Maar hoewel wij uw aandacht willen vestigen op het feit dat de religie essentieel is geweest voor de ontwikkeling en het behoud van de civilisatie, moet eveneens worden vermeld dat de natuurlijke godsdienst ook veel heeft bijgedragen aan de verminking en belemmering van dezelfde beschaving die zij in andere opzichten heeft bevorderd en in stand heeft gehouden. De godsdienst is een belemmering geweest voor industriële activiteiten en economische ontwikkeling; zij is verspillend omgegaan met arbeid en heeft kapitalen verkwist; zij is niet altijd een steun voor het gezin geweest, en heeft de vrede en goede wil onvoldoende bevorderd; zij heeft het onderwijs soms veronachtzaamd en de wetenschap tegengehouden, en het leven overmatig verarmd ten behoeve van de zogenaamde verrijking na de dood.
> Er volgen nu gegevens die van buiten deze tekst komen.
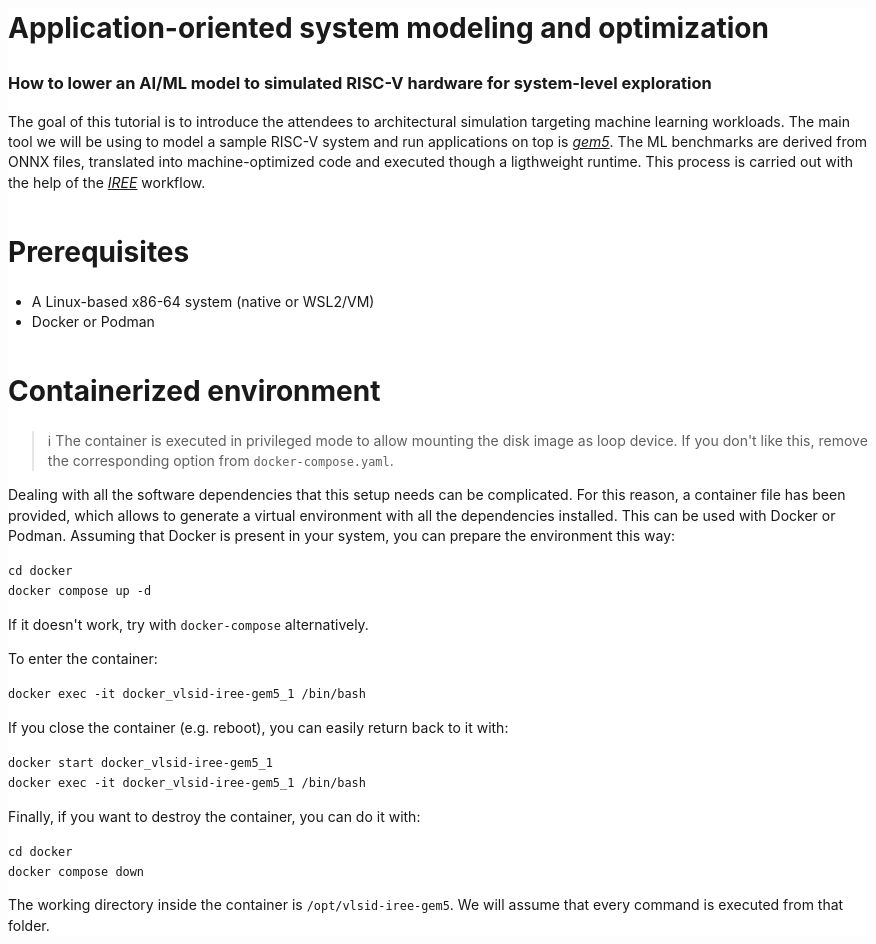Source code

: # Application-oriented system modeling and optimization
### How to lower an AI/ML model to simulated RISC-V hardware for system-level exploration

The goal of this tutorial is to introduce the attendees to architectural simulation targeting machine learning workloads. The main tool we will be using to model a sample RISC-V system and run applications on top is <cite>[gem5][1]</cite>. The ML benchmarks are derived from ONNX files, translated into machine-optimized code and executed though a ligthweight runtime. This process is carried out with the help of the <cite>[IREE][2]</cite> workflow.

[1]: https://www.gem5.org/
[2]: https://iree.dev/

# Prerequisites

- A Linux-based x86-64 system (native or WSL2/VM)
- Docker or Podman

# Containerized environment

> :information_source: The container is executed in privileged mode to allow mounting the disk image as loop device. If you don't like this, remove the corresponding option from `docker-compose.yaml`.

Dealing with all the software dependencies that this setup needs can be complicated. For this reason, a container file has been provided, which allows to generate a virtual environment with all the dependencies installed. This can be used with Docker or Podman. Assuming that Docker is present in your system, you can prepare the environment this way:

```
cd docker
docker compose up -d
```

If it doesn't work, try with `docker-compose` alternatively.

To enter the container:

```
docker exec -it docker_vlsid-iree-gem5_1 /bin/bash
```

If you close the container (e.g. reboot), you can easily return back to it with:

```
docker start docker_vlsid-iree-gem5_1
docker exec -it docker_vlsid-iree-gem5_1 /bin/bash
```

Finally, if you want to destroy the container, you can do it with:
```
cd docker
docker compose down
```

The working directory inside the container is `/opt/vlsid-iree-gem5`. We will assume that every command is executed from that folder.
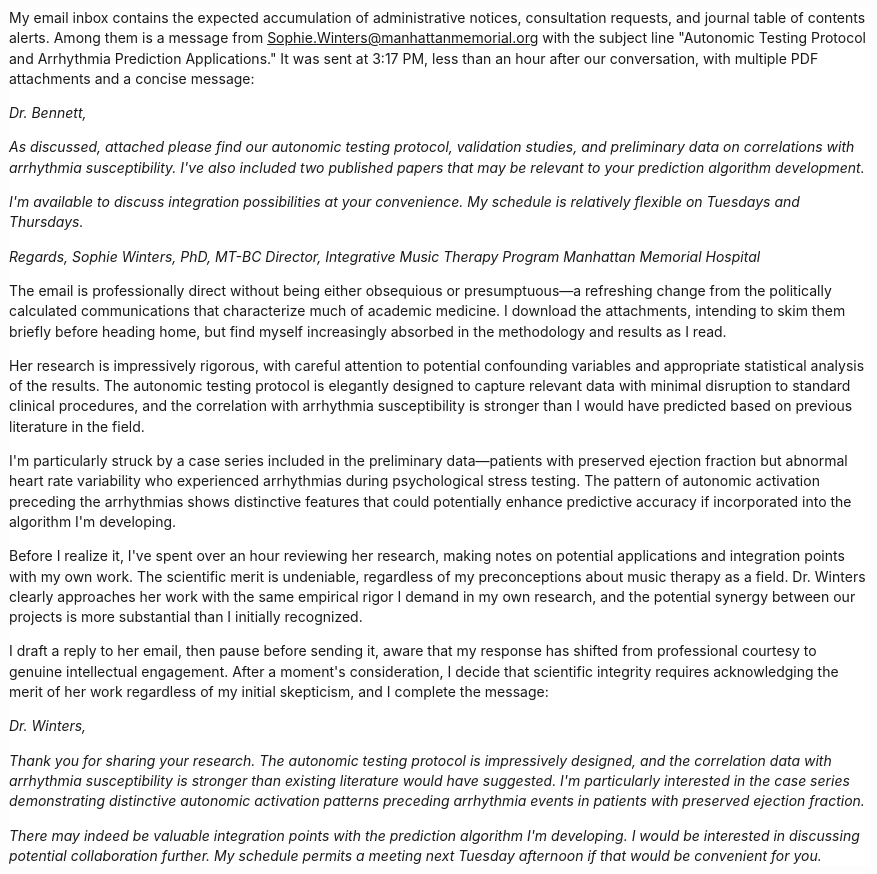 My email inbox contains the expected accumulation of administrative notices, consultation requests, and journal table of contents alerts. Among them is a message from Sophie.Winters@manhattanmemorial.org with the subject line "Autonomic Testing Protocol and Arrhythmia Prediction Applications." It was sent at 3:17 PM, less than an hour after our conversation, with multiple PDF attachments and a concise message:

*Dr. Bennett,*

*As discussed, attached please find our autonomic testing protocol, validation studies, and preliminary data on correlations with arrhythmia susceptibility. I've also included two published papers that may be relevant to your prediction algorithm development.*

*I'm available to discuss integration possibilities at your convenience. My schedule is relatively flexible on Tuesdays and Thursdays.*

*Regards,*
*Sophie Winters, PhD, MT-BC*
*Director, Integrative Music Therapy Program*
*Manhattan Memorial Hospital*

The email is professionally direct without being either obsequious or presumptuous—a refreshing change from the politically calculated communications that characterize much of academic medicine. I download the attachments, intending to skim them briefly before heading home, but find myself increasingly absorbed in the methodology and results as I read.

Her research is impressively rigorous, with careful attention to potential confounding variables and appropriate statistical analysis of the results. The autonomic testing protocol is elegantly designed to capture relevant data with minimal disruption to standard clinical procedures, and the correlation with arrhythmia susceptibility is stronger than I would have predicted based on previous literature in the field.

I'm particularly struck by a case series included in the preliminary data—patients with preserved ejection fraction but abnormal heart rate variability who experienced arrhythmias during psychological stress testing. The pattern of autonomic activation preceding the arrhythmias shows distinctive features that could potentially enhance predictive accuracy if incorporated into the algorithm I'm developing.

Before I realize it, I've spent over an hour reviewing her research, making notes on potential applications and integration points with my own work. The scientific merit is undeniable, regardless of my preconceptions about music therapy as a field. Dr. Winters clearly approaches her work with the same empirical rigor I demand in my own research, and the potential synergy between our projects is more substantial than I initially recognized.

I draft a reply to her email, then pause before sending it, aware that my response has shifted from professional courtesy to genuine intellectual engagement. After a moment's consideration, I decide that scientific integrity requires acknowledging the merit of her work regardless of my initial skepticism, and I complete the message:

*Dr. Winters,*

*Thank you for sharing your research. The autonomic testing protocol is impressively designed, and the correlation data with arrhythmia susceptibility is stronger than existing literature would have suggested. I'm particularly interested in the case series demonstrating distinctive autonomic activation patterns preceding arrhythmia events in patients with preserved ejection fraction.*

*There may indeed be valuable integration points with the prediction algorithm I'm developing. I would be interested in discussing potential collaboration further. My schedule permits a meeting next Tuesday afternoon if that would be convenient for you.*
De evolutionaire religie, menselijke religie, heeft zich inderdaad schuldig gemaakt aan al deze en nog veel meer fouten, dwalingen en blunders; desondanks heeft zij de culturele ethiek, de geciviliseerde moraliteit en de sociale samenhang gehandhaafd, en heeft zij het voor de latere geopenbaarde religie mogelijk gemaakt deze vele evolutionaire tekortkomingen te compenseren.

92:3.8

De evolutionaire religie is ’s mensen duurste maar verreweg effectiefste instelling geweest. De menselijke godsdienst valt alleen te verdedigen in het licht van de evolutionaire beschaving. Indien de mens niet het opgaande product was van de dierlijke evolutie, zou een dergelijk proces van religieuze ontwikkeling niet te rechtvaardigen zijn.

92:3.9

De godsdienst heeft het bijeenbrengen van kapitaal vergemakkelijkt en heeft bepaalde soorten arbeid bevorderd; omdat de priesters niet behoefden te werken, konden zij zich wijden aan kunst en wetenschap. De mensheid had tenslotte veel gewin van al deze dwalingen in de ethische methoden van de begintijd. De sjamanen, eerlijk en oneerlijk, waren verschrikkelijk duur, maar zij waren alle kosten waard. De geleerde beroepen en de natuurwetenschap zelf zijn uit de parasiterende priesterstand voortgekomen. De religie heeft de beschaving bevorderd en gezorgd voor continuïteit in de samenleving; zij is de morele politiemacht van alle tijden geweest. De religie heeft gezorgd voor die menselijke discipline en zelfbeheersing welke wijsheid mogelijk hebben gemaakt. De religie is de efficiënte roede der evolutie, die het indolente, lijdende mensdom vanuit zijn natuurlijke staat van intellectuele traagheid meedogenloos voorwaarts en opwaarts drijft tot de hogere niveaus van rede en wijsheid.

92:3.10

En dit heilige erfgoed der dierlijke opklimming, de evolutionaire religie, zal altijd gezuiverd en geadeld moeten blijven worden door de voortdurende censuur der geopenbaarde religie en door de vurige oven der echte natuurwetenschap.